Civilización y barbarie. Rouvière fue el primero en llegar a los lejanos asentamientos árticos, con el permiso y la bendición del obispo Gabriel Breynant y la ayuda de John Hornby, mezcla de adelantado, aventurero y comerciante, experto en el terreno, en el vínculo con los nativos y en su intrincado y casi indescifrable lenguaje. A bordo de precarias embarcaciones, supo atravesar el río McKenzie o el gran Lake Bear, adentrándose en latitudes que jamás habían sido pisadas por otros hombres que los propios esquimales. Cargaba esa inconsulta palabra eclesiástica pero fue estableciendo buenas conexiones entre los grupos de esquimales y su convencida vocación. Realizó varios viajes, cargado de víveres para sobrevivir varios meses, levantando cabañas en uno y otro lugar, conviviendo durante largas temporadas con los esquimales, hasta que en su última travesía recibió la compañía de Le-Roux. Pero entonces todo empezó a andar mal. En 1914, Breynant, alarmado ante la falta de noticias de sus dos misioneros, alertó a la policía. Un grupo bajo el comando de Denny LaNauze partió en busca de los dos sacerdotes; poco después de cruzarse con una tribu de esquimales pudo enterarse del asesinato de Rouvière y Le-Roux y de la confesión que Sinnisiak y Uluksuk habían hecho ante sus parientes y amigos. No demoraron en dar con sus paraderos, aunque sí tardaron mucho más -miles de kilómetros por agua y helada tierra- en llevarlos ante un tribunal que los juzgó. Jenkins transcribe buena parte de lo ocurrido en los juicios, tanto las palabras del fiscal como las del abogado defensor y el magistrado, en las que se enfrentan dos concepciones adversas de la cultura y el progreso.

El fallo final se formuló a fines de 1917. Para ese entonces, en Europa, la gran guerra seguía cobrando miles de víctimas en uno de los conflictos más sangrientos que recuerda la historia del hombre. Sinnisiak y Uluksuk asistieron a una puesta en escena donde muchos creyeron que se estaba debatiendo la distancia entre la civilización y la barbarie.

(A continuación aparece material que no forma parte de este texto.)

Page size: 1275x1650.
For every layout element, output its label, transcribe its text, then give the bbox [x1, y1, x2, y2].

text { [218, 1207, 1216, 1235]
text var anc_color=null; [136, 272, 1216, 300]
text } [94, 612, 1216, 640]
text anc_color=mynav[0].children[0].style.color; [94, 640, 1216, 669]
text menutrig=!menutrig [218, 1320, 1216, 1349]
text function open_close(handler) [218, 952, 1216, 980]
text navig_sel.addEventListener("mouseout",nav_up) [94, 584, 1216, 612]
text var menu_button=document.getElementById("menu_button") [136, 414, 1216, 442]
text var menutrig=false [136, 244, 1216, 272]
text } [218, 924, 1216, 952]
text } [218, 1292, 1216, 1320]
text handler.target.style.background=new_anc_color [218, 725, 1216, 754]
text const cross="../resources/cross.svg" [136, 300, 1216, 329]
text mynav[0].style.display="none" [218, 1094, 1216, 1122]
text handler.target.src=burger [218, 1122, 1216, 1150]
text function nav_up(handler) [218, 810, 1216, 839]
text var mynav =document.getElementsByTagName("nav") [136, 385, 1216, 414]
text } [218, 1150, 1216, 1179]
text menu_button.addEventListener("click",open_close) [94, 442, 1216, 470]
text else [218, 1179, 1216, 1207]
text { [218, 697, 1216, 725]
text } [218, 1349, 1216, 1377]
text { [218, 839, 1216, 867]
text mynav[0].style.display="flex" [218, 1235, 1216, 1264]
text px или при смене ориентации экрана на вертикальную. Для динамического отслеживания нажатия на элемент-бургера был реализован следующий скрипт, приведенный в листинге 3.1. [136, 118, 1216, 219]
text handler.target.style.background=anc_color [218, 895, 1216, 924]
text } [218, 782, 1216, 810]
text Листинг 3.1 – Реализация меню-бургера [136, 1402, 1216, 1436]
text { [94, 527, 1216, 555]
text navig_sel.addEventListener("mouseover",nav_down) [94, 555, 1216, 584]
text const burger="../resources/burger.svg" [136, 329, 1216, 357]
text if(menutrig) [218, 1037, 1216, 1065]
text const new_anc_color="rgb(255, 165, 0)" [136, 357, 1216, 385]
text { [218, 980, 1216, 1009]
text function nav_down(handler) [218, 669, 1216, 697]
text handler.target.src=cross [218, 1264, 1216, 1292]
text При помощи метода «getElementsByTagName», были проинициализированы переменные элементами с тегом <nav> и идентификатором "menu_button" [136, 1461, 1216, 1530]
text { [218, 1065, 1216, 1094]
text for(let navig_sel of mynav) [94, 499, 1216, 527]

LAS CATARATAS DEL COPPERMINE. Crimen y locura en el Ártico. 1913, de McKay Jenkins. Barcelona. Editorial Océano, 2008. Distribuye Océano. 293 págs.

ENTRE 1769 y 1868 se subastaron en Londres millones de pieles de zorro, lince, oso, lobo, visón, castor, marta y otros animales de la región, cuya explotación estaba en manos de tres compañías de origen británico. Las faenas eran breves y le significaban verdaderas fortunas a los modernos depredadores.

Pero pronto se empezaron a evidenciar otras secuelas de la avanzada occidental. En un año, entre 1734 y 1735, la viruela mató a miles de esquimales en Groenlandia y en la península del Labrador. También causaron estragos otras enfermedades hasta entonces desconocidas en aquellas vastas tierras y transmitidas por los blancos, entre ellas la gripe, la tuberculosis y la meningitis, culpables de reducir en algunos casos hasta en un 90% a las poblaciones autóctonas.

En 2002, mientras escribía su libro, Jenkins visitó la localidad portuaria de Kugluktuk, donde se han asentados muchos esquimales. Los registros de alcoholismo y diabetes son alarmantes, pero, según nuestro autor, el lugar "tiene todos los problemas de una gran ciudad: SIDA, cáncer, violencia doméstica, drogodependencia, contaminación (...) y calentamiento global, que está alterando las estaciones en que el hielo se derrite y cambiando los ciclos migratorios de los caribús". Autoridades públicas y eclesiales también deben enfrentar otro flagelo antes desconocido en la cultura esquimal y hoy sumamente expandido: el suicidio.